No es que SpaceX carezca de méritos. El desarrollo de sistemas de lanzamiento reutilizables es una hazaña tecnológica de primer orden, y Starlink, su proyecto de internet satelital, ya genera más de 10.000 millones de dólares en ingresos anuales, llevando conectividad a lugares remotos. El EBITDA de 8.000 millones de dólares el año pasado, junto con las proyecciones de 24.000 millones de dólares en 2026, dibujan un panorama atractivo. Y no olvidemos el respaldo de gigantes como Alphabet, Sequoia Capital y Andreessen Horowitz.
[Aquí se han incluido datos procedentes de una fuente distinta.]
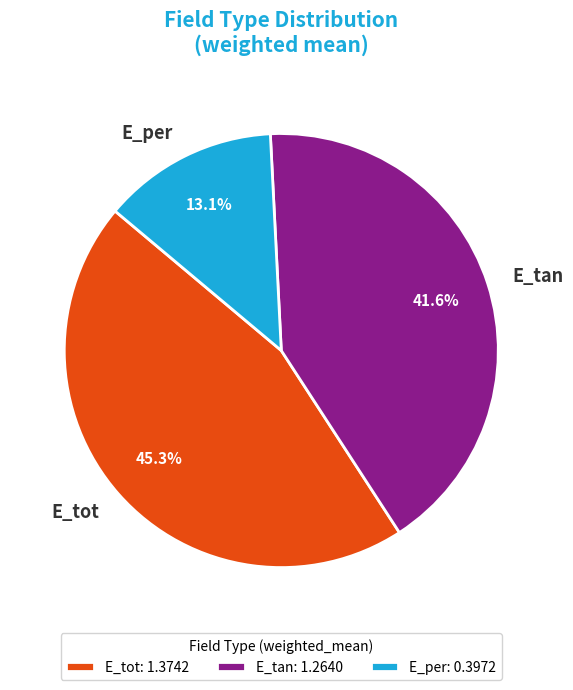

Which slice is the smallest?

E_per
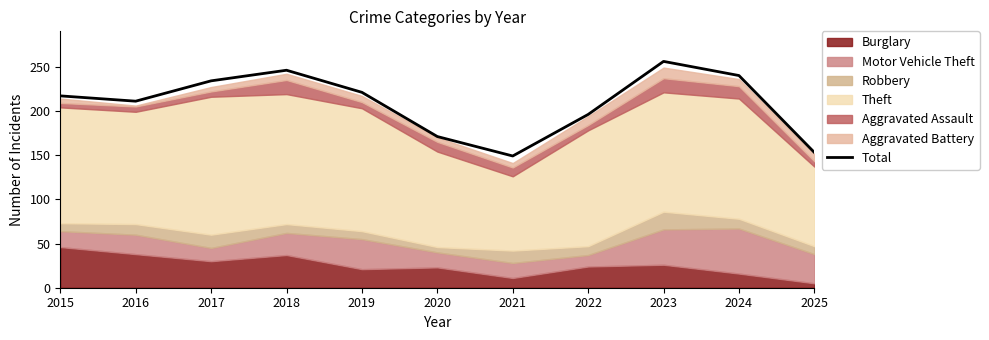

What is the sum of all values?

2294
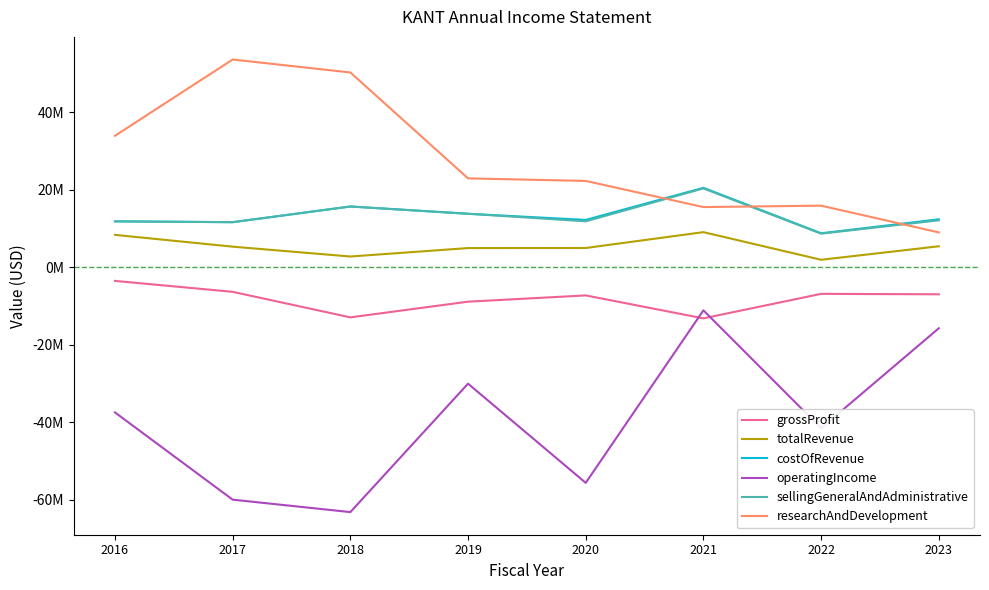

Is the value of sellingGeneralAndAdministrative at 2021 greater than the value of operatingIncome at 2021?

Yes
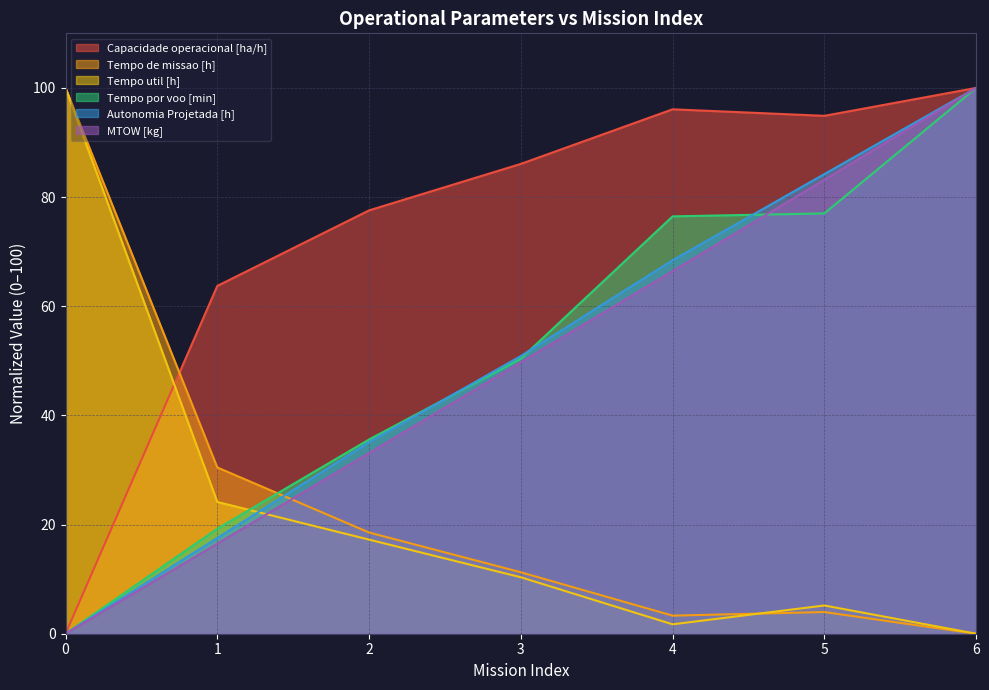

True or false: Tempo de missao [h] has more than 1 points higher than both neighbors.

False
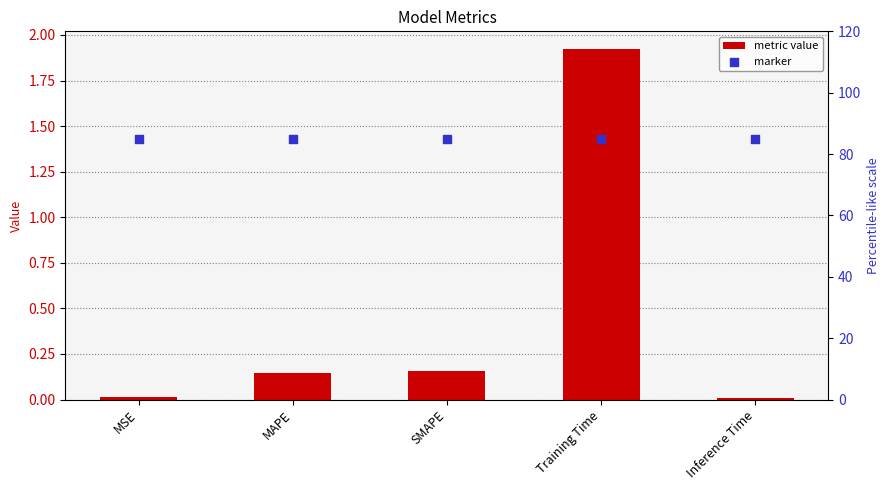

Which series contains the highest Y value?

marker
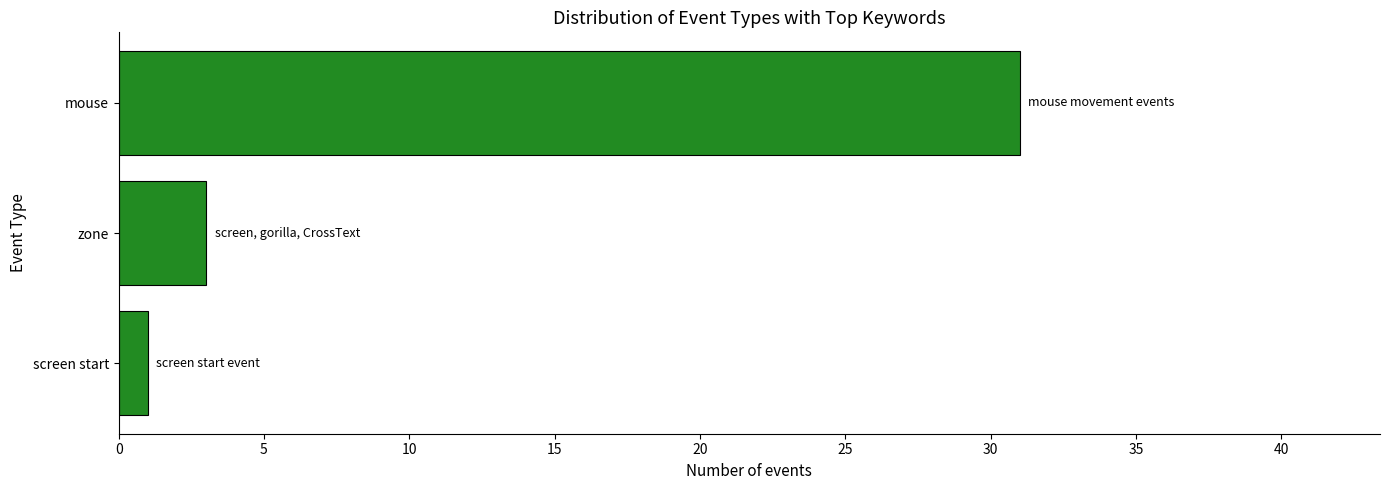

How many bars are there in total?

3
Pero hay un detalle que ensombrece el brillo de esta estrella: la reciente adquisición de xAI y, con ella, de X (anteriormente Twitter). Musk ha tragado una piedra en el camino, y la está masticando con dificultad. La integración de xAI, Neuralink y The Boring Company en una única entidad cotizada me parece, francamente, un error estratégico. Están diluyendo el potencial de SpaceX con activos que, en este momento, son más lastre que activo.
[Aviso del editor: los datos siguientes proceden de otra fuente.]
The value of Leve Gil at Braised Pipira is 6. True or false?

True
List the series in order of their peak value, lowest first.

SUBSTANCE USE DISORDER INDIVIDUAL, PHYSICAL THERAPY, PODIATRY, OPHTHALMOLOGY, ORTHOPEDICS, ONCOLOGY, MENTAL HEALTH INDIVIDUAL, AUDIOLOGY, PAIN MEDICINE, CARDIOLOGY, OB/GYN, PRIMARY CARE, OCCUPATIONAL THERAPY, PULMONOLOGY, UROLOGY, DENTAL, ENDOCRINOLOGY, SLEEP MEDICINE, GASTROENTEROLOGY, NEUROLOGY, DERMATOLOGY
xAI, por ejemplo, está quemando 1.000 millones de dólares cada trimestre para generar unos ingresos anualizados de 500 millones. La cifra habla por sí sola. Grok, su chatbot, se queda rezagado frente a las ofertas de OpenAI y Anthropic, y la fuga masiva de cofundadores no presagia un futuro brillante. El problema no es solo la falta de rentabilidad, sino la cantidad de capital que SpaceX está destinando a un proyecto que, a día de hoy, no ofrece un retorno claro.

Además, X arrastra una deuda considerable por la compra de Twitter, con 1.200 millones de dólares anuales en pagos de intereses. La plataforma ha visto caer sus ingresos de 4.400 millones en 2022 a apenas 2.900 millones en 2025, aunque la tendencia reciente parece indicar una ligera recuperación. Pero, ¿será suficiente para compensar el agujero negro financiero?

SpaceX necesita cada dólar para financiar su ambicioso programa espacial. La construcción de cohetes y el lanzamiento de satélites requieren una inyección constante de capital, y xAI está desviando una porción significativa de esos recursos hacia un proyecto incierto.

Por todo lo anterior, a pesar de reconocer la genialidad de SpaceX, me abstendré de invertir en esta IPO. La valoración es excesiva, y la presencia de xAI y X la hace aún más arriesgada. A menos que el precio caiga significativamente, me quedo al margen. Las mega-IPOs tienen una historia reciente de decepciones, y no quiero ser parte de la próxima.